Again Urging Dong Yuhui to Learn from Sam
Live‑commerce star’s credibility under fresh attack
Dong Yuhui (董宇辉), one of China’s highest‑profile livestream hosts, has been propelled back into controversy after state broadcaster CCTV exposed an allegedly fake “Australian‑import” supplement sold under the brand Yousiyi (优思益). The report said the advertised Australian factory was in fact a car repair station and that “original import” claims, expert endorsements and international awards were paid for. It has been reported that Yousiyi’s ostensible Australian registrant, YARRA VIBE PTY LTD, shows an ASIC record of only AUD 100 in registered capital and an address that appears to be a mailbox — allegations public anti‑fraud campaigners have seized on. How many more strikes can his personal brand take?
Supply‑chain gaps vs. audience trust
The product was sold via Dong’s flagship channel Yu Hui Tongxing (与辉同行), which reportedly generated between RMB 10–25 million in sales for the contested SKUs and has already announced full refunds.
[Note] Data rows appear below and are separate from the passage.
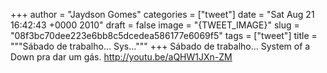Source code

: 
+++
author = "Jaydson Gomes"
categories = ["tweet"]
date = "Sat Aug 21 16:42:43 +0000 2010"
draft = false
image = "{TWEET_IMAGE}"
slug = "08f3bc70dee223e6bb8c5dcedea586177e6069f5"
tags = ["tweet"]
title = """Sábado de trabalho... Sys..."""
+++
Sábado de trabalho... System of a Down pra dar um gás. http://youtu.be/aQHW1JXn-ZM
Dong has publicly described extensive testing and factory inspections — it has been reported that monthly testing costs run near RMB 1 million and that the team flagged nearly 200 firms for quality issues in 2024 — but critics say third‑party supply chains and paid endorsements leave persistent blind spots. Professional investigator Wang Hai (王海) has urged “退一赔三” (refund plus compensation), arguing the corporate structure behind the brand points to a mailbox company and mainland controllers, claims that CCTV and other watchdogs have amplified.
The “Sam” prescription: from personal IP to system trust
This episode revives an argument many analysts have been making: Dong needs to “Sam‑ify” — to build a membership‑style, self‑controlled supply chain akin to Sam’s Club (山姆) or the path taken by Oriental Selection (东方甄选). Systemic trust — predictable sourcing, vertical control and, where appropriate, paid members who value the assurance — can insulate a business from the volatility of single‑person IP. It has been reported that Sam’s model in China has amassed over 10.7 million paid members and generated large, stable revenues; similarly, Oriental Selection’s pivot to more self‑operated SKUs and membership experiments is cited by executives as a route to longer‑term resilience.
Urgency amid regulatory and market pressure
The broader context matters: China’s regulators and platforms have grown less tolerant of misleading cross‑border claims and e‑commerce fraud, and public patience for repeat product controversies is thin. Dong still commands rare consumer trust and big GMV — his livestreams reportedly reached about RMB 200 billion in annual sales — but that trust is finite. The lesson is practical, not ideological: convert personal brand capital into a verifiable, owned supply‑chain and membership model before a single high‑profile breach exhausts public and regulatory goodwill.